Background: Downey pierces IFA version of events

Ex-president claims he was not acting alone in agreeing controversial €2m exit package

Former IFA president Eddie Downey has been consistently blamed by his former employers. Photograph: Ciara Wilkinson

Former IFA president Eddie Downey has been consistently blamed by his former employers. Photograph: Ciara Wilkinson

 

Not for the first time of late, the Irish Farmers’ Association (IFA) is struggling to get its story straight. It has consistently blamed former president Eddie Downey for the controversial €2 million severance package agreed with former general secretary Pat Smith.

The arrangement, we were told from the outset, was brokered by Downey “on his own” without the consent of deputy president Tim O’Leary and treasurer Jer Bergin.

However, in a series of public interviews on Tuesday, Downey torpedoed this version of events, claiming he had been “thrown under the bus” at last week’s marathon meeting of the IFA’s executive council.

Speaking publicly for the first time since he stood down, Downey stated he had received advice from “more than one person” and had not acted on his own in reaching the deal.

As one insider put it: “If Eddie was thrown under the bus, who was driving it and who threw him?”

Leaky narrative

Neither Smith nor the IFA have declared their intentions, though Downey seemed to suggest a legal bust-up was inevitable.

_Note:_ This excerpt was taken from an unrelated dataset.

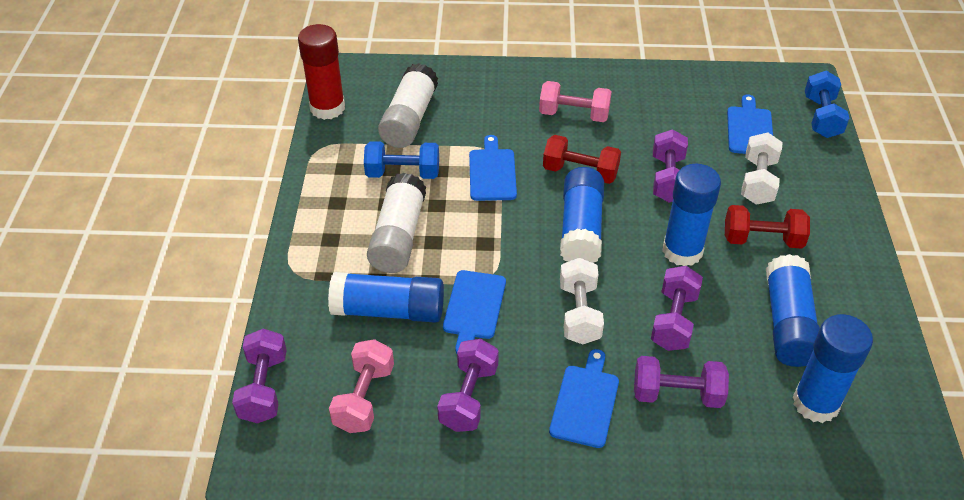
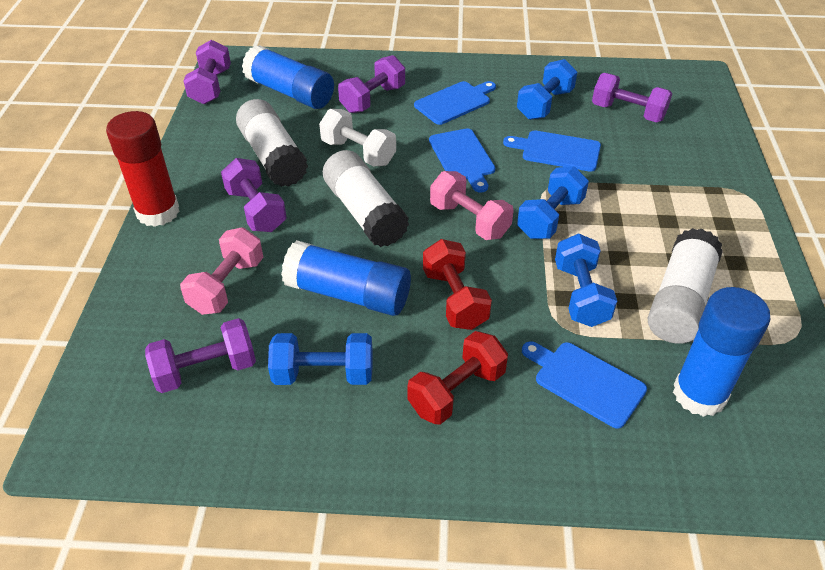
blue dumbbell: [364,141,439,179] [805,70,849,138] = 2 -> [268,333,373,385] [517,59,577,120] [517,166,589,239] [555,234,617,327] = 4
blue glue stick: [328,272,444,323] [560,167,604,263] [662,164,721,266] [766,254,820,367] [793,314,873,423] = 5 -> [242,45,334,109] [281,240,411,316] [673,287,770,417] = 3
white dumbbell: [560,257,604,344] [741,132,783,205] = 2 -> [319,109,396,166] = 1
white glue stick: [367,173,426,273] [378,63,438,148] = 2 -> [236,99,308,187] [323,150,409,247] [648,228,723,344] = 3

Up to 10 county executives are happy to hold fire on the association’s beleaguered executive, or what’s left of it, until its former chief economist Con Lucey completes a review of pay and remuneration.

Review

Smith claims his basic salary package was actually less than his predecessor, Michael Berkery, now the chairman of FDB insurance. Berkery, who was IFA general secretary for 25 years up to 2009, has warned the group not to release details of his salary as they are covered by a confidentiality agreement.

Currently, at least seven county executives are calling on some or all of the remaining executive board to go, with several more counties due to meet in the coming days.

Either way, the next executive council meeting on December 15th looks certain to be another watershed moment for the farmers’ lobby group.